The archive is a dictionary (of years), where each year is a dictionary (of months); and each month is a dictionary (of days); each day is a dictionary of links, sorted by time (in reverse order if reverse is true).

RSSFeed

This processor generates an RSSFeed, putting it in the key attribute of the data dictionary. It will put count posts, sorted by the sortkey attribute (in reverse order if reverse is true).

Sitemap

This processor generates a list of URLs and stores it in the key attribute of the data dictionary.

Caching

Halwa has support for some simple caching to make incremental site builds faster.

When content is initially read from disk, the loaded metadata is stored in the cache. Later reads of the metadata will come from the cache if the file on disk has not been modified.

Before content is written to disk, its dependencies are checked (the source file on disk is a default dependency).
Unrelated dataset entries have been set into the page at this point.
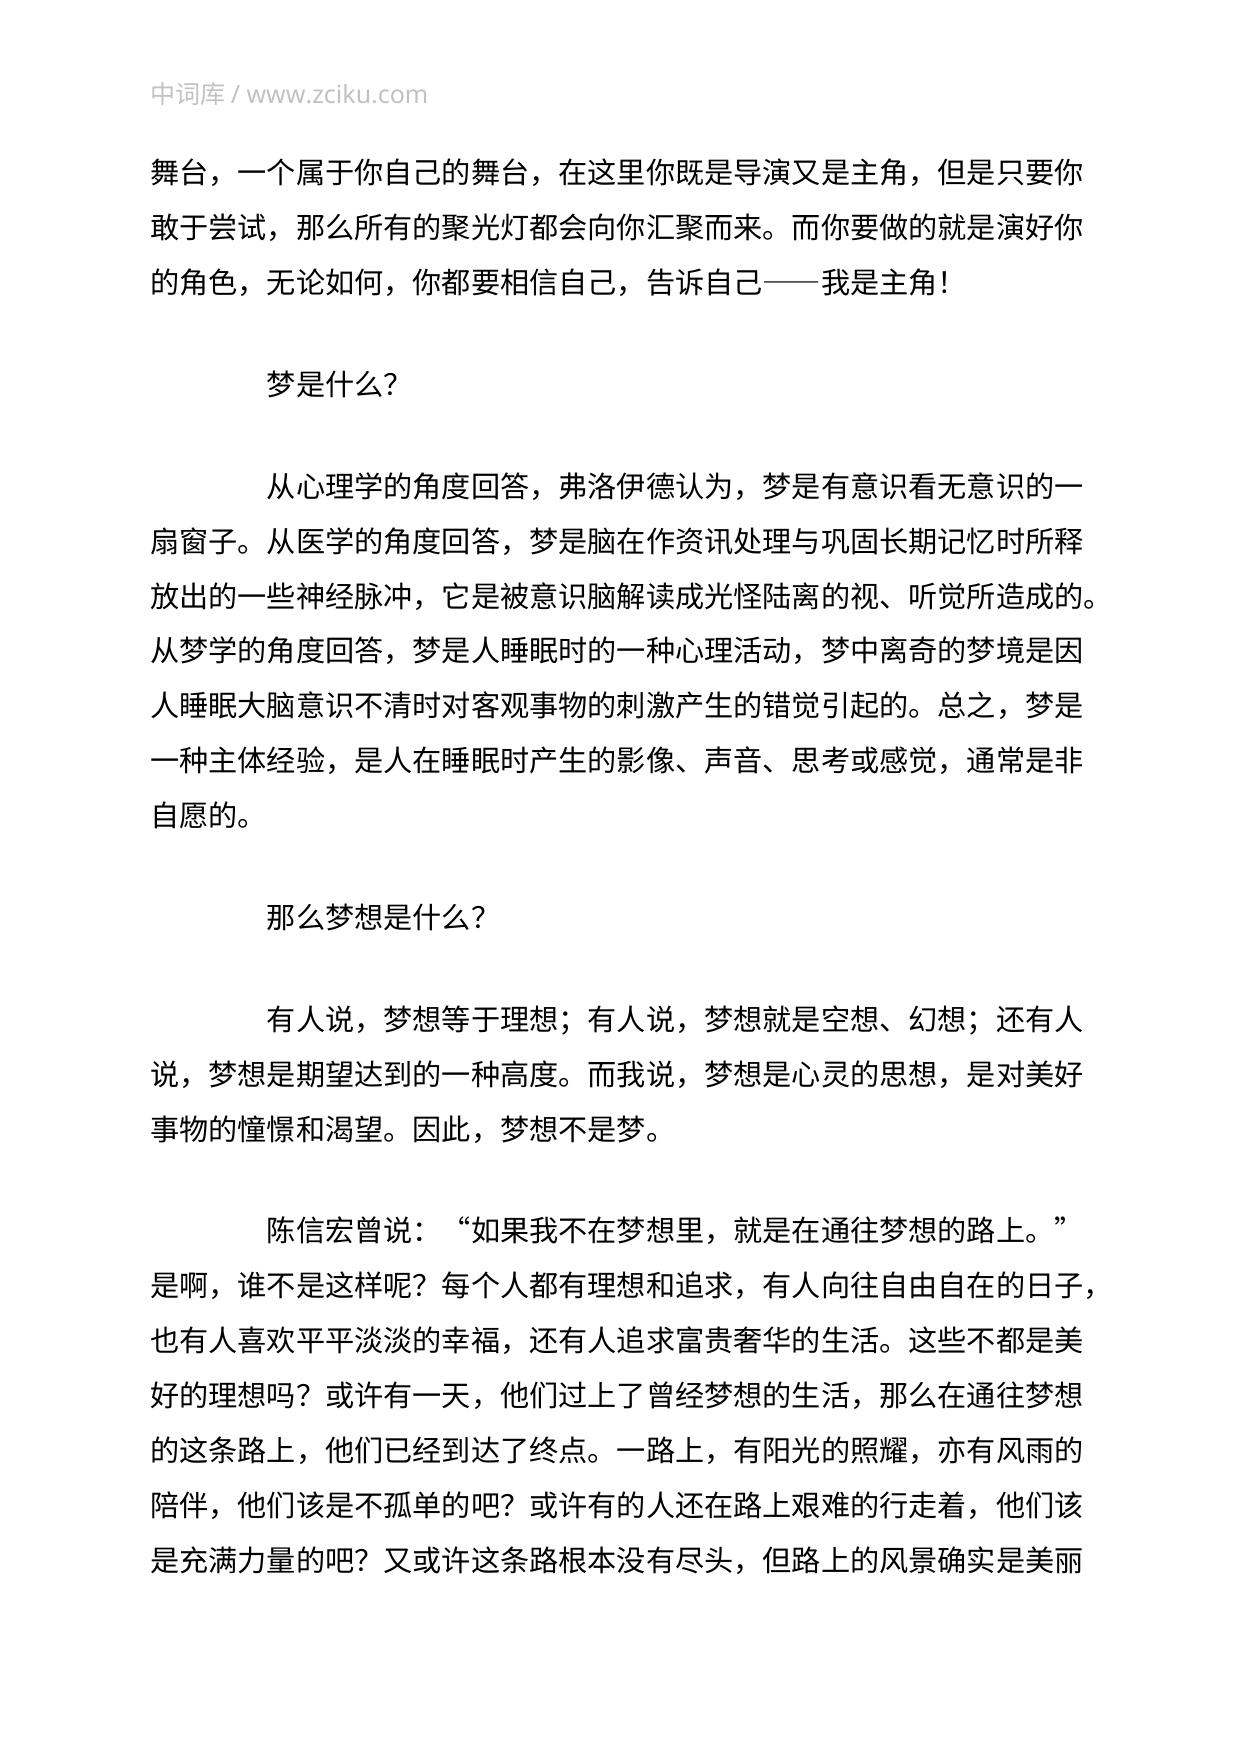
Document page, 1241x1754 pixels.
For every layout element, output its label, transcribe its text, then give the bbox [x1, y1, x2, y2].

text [150, 150, 1090, 302]
text 有人说，梦想等于理想；有人说，梦想就是空想、幻想；还有人说，梦想是期望达到的一种高度。而我说，梦想是心灵的思想，是对美好事物的憧憬和渴望。因此，梦想不是梦。 [150, 996, 1090, 1148]
text 从心理学的角度回答，弗洛伊德认为，梦是有意识看无意识的一扇窗子。从医学的角度回答，梦是脑在作资讯处理与巩固长期记忆时所释放出的一些神经脉冲，它是被意识脑解读成光怪陆离的视、听觉所造成的。从梦学的角度回答，梦是人睡眠时的一种心理活动，梦中离奇的梦境是因人睡眠大脑意识不清时对客观事物的刺激产生的错觉引起的。总之，梦是一种主体经验，是人在睡眠时产生的影像、声音、思考或感觉，通常是非自愿的。 [150, 463, 1090, 835]
text 那么梦想是什么？ [150, 894, 1090, 937]
text 梦是什么？ [150, 362, 1090, 404]
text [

If any of the dependencies have been modified at a time later than the time the existing output file (if any) was written, the output file will be re-generated. Otherwise it will be left alone.

The caching manager can not know whether any of the templates or processors depend on some user-defined keys in the data dictionary. In order to help it out, the dependencies list can be filled in. This is especially useful for specifying which templates a piece of content depends on (if you're using jinja template inheritance) as then it will re-generate output when the source template changes. Templates are added automatically to the cache, with the key "TEMPLATE_DIR/filename".